What distinguishes Projected Benefit Obligation (PBO) from Accumulated Benefit Obligation (ABO)?

Master the Becker CPA FAR Exam with flashcards and multiple choice questions. Each question is accompanied by hints and detailed explanations to aid your study. Get ready to ace your exam!

Projected Benefit Obligation (PBO) and Accumulated Benefit Obligation (ABO) are both measures used in the accounting of defined benefit pension plans, but they differ significantly in how they account for present and future compensation.

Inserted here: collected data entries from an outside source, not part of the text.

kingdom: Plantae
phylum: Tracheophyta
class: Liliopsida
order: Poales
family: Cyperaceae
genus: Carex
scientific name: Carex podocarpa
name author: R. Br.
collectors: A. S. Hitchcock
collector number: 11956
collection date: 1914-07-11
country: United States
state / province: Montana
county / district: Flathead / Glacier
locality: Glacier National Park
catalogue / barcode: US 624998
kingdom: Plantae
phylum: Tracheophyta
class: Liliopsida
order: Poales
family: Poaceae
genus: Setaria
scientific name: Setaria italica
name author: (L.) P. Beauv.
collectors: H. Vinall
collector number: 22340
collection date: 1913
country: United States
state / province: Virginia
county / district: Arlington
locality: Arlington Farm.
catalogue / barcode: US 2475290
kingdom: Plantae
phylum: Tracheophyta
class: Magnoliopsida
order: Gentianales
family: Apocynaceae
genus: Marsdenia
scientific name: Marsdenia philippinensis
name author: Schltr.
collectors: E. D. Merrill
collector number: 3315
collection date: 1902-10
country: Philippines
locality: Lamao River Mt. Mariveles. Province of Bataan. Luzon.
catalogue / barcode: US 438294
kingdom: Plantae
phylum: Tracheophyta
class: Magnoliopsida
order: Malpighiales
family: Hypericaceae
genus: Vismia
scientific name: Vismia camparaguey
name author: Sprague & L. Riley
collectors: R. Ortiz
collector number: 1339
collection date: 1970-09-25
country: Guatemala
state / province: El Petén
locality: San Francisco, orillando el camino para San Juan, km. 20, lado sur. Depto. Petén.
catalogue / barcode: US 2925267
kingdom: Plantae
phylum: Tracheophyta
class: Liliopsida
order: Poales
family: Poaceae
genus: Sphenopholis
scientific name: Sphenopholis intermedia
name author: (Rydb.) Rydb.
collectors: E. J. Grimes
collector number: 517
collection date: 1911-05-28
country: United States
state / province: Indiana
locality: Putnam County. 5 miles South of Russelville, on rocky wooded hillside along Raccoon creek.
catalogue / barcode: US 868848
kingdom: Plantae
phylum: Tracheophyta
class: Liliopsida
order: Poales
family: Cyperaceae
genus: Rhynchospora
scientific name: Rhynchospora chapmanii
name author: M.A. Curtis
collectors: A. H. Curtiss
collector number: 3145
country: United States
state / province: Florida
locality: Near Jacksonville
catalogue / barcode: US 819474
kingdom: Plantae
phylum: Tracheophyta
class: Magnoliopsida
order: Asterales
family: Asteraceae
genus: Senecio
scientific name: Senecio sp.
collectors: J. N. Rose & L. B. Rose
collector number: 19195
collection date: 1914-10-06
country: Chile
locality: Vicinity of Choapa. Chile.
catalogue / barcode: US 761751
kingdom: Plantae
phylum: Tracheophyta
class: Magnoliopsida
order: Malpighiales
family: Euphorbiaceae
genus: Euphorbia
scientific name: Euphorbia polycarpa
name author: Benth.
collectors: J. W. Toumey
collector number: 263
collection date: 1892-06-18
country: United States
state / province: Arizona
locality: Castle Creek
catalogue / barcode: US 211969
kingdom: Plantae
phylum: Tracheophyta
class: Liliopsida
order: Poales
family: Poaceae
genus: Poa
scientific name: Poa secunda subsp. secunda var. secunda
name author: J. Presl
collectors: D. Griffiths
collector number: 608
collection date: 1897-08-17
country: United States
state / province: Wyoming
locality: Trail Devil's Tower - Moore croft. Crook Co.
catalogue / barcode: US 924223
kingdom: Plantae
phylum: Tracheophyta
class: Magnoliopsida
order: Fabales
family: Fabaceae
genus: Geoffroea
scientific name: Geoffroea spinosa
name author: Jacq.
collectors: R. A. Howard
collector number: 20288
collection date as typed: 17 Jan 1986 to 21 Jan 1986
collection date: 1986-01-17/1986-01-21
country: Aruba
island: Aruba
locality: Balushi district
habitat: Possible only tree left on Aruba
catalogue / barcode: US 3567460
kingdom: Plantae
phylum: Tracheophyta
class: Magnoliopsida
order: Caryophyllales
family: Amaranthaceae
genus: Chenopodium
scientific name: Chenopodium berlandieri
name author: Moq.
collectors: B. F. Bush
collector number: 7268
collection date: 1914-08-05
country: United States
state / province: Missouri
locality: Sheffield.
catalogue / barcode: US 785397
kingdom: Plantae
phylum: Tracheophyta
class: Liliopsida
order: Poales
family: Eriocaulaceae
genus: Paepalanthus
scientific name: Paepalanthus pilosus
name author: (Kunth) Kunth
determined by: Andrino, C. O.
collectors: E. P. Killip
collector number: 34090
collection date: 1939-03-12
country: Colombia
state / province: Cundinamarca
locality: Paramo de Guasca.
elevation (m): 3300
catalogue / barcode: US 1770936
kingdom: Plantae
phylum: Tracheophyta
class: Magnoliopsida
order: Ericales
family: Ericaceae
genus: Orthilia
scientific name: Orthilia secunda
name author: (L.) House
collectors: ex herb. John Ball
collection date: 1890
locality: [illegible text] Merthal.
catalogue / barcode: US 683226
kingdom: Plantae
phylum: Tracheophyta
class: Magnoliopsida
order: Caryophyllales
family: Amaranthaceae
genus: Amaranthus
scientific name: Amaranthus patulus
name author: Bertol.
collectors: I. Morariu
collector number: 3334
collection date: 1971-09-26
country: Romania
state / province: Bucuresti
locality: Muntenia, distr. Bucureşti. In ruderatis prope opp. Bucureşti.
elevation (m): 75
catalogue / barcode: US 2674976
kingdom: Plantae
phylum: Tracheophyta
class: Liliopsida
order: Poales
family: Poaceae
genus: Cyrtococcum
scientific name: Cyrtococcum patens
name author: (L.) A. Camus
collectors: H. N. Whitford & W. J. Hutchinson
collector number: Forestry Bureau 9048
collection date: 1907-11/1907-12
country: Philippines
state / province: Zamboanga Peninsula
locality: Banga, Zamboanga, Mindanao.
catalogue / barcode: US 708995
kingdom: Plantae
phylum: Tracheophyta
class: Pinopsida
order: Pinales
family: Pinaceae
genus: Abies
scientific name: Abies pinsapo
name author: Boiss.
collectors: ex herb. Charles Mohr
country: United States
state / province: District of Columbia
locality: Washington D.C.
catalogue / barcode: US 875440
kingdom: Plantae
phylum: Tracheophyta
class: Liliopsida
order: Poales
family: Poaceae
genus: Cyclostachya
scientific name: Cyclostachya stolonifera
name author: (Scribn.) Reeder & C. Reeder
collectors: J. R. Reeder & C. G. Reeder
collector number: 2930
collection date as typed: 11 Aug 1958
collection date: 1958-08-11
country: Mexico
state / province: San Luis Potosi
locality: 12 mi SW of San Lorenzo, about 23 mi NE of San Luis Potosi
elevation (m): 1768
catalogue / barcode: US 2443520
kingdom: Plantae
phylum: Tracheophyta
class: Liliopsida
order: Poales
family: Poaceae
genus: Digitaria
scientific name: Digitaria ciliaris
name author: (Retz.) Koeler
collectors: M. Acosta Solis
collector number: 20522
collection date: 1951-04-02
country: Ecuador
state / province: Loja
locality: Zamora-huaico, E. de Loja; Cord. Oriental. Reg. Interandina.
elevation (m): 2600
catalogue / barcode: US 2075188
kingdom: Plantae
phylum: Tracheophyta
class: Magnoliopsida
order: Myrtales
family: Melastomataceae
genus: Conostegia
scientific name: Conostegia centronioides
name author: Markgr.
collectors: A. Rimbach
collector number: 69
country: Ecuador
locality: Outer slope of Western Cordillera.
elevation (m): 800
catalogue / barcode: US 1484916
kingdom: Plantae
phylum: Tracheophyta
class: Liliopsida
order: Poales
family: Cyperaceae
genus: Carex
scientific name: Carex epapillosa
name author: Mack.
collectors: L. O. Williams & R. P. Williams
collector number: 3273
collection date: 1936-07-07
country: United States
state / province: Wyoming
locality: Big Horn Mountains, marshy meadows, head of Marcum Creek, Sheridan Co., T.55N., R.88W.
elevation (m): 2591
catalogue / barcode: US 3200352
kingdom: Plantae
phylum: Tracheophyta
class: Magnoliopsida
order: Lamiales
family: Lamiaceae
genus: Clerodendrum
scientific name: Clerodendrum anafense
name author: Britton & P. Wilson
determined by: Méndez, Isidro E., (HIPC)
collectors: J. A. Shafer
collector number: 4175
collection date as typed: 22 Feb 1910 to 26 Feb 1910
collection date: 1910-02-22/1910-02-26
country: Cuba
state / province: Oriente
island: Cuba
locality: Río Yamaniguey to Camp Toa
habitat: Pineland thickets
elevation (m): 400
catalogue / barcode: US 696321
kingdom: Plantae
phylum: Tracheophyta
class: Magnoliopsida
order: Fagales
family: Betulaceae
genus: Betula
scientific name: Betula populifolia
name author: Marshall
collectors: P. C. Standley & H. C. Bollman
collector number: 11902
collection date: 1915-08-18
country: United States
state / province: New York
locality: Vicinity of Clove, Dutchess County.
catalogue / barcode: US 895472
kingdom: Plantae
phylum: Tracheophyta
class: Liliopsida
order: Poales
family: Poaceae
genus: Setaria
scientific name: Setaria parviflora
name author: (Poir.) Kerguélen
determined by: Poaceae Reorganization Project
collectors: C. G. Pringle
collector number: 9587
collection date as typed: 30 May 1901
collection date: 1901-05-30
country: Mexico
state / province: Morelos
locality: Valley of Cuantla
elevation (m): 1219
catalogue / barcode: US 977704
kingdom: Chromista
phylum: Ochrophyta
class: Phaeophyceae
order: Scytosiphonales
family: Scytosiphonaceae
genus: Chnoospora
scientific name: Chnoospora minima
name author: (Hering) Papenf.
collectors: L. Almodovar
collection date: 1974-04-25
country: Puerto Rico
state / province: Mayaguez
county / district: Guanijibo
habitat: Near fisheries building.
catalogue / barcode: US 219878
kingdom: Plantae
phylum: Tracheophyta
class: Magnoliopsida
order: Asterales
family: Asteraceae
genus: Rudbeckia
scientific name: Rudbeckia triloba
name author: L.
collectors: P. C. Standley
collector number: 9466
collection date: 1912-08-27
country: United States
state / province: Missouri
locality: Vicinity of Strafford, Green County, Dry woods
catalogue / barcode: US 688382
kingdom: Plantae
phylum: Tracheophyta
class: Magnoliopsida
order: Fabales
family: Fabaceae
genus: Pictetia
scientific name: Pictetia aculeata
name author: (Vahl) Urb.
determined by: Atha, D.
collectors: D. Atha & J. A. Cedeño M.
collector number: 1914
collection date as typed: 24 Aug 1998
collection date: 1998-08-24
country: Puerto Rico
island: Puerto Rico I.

The correct choice reflects that the PBO takes into account not only the employee's service to date but also reflects expected future compensation levels, such as salary increases that employees might receive over time. This means that when calculating PBO, actuaries project future salary increases and potential future service benefits that may be granted to employees, thereby providing a more comprehensive and forward-looking estimate of what the plan obligations will be based on these increased compensation values.

In contrast, the ABO is based solely on the value of the obligations determined at the current salary levels, without taking into account any future salary increases. This means that the ABO reflects benefits that have been accrued up to the present date, calculated using the employee's current salary rather than any anticipated future increases.

This differentiation is crucial for understanding the financial obligations of a defined benefit plan and reflects how expectations regarding compensation growth can impact the measurement of pension obligations.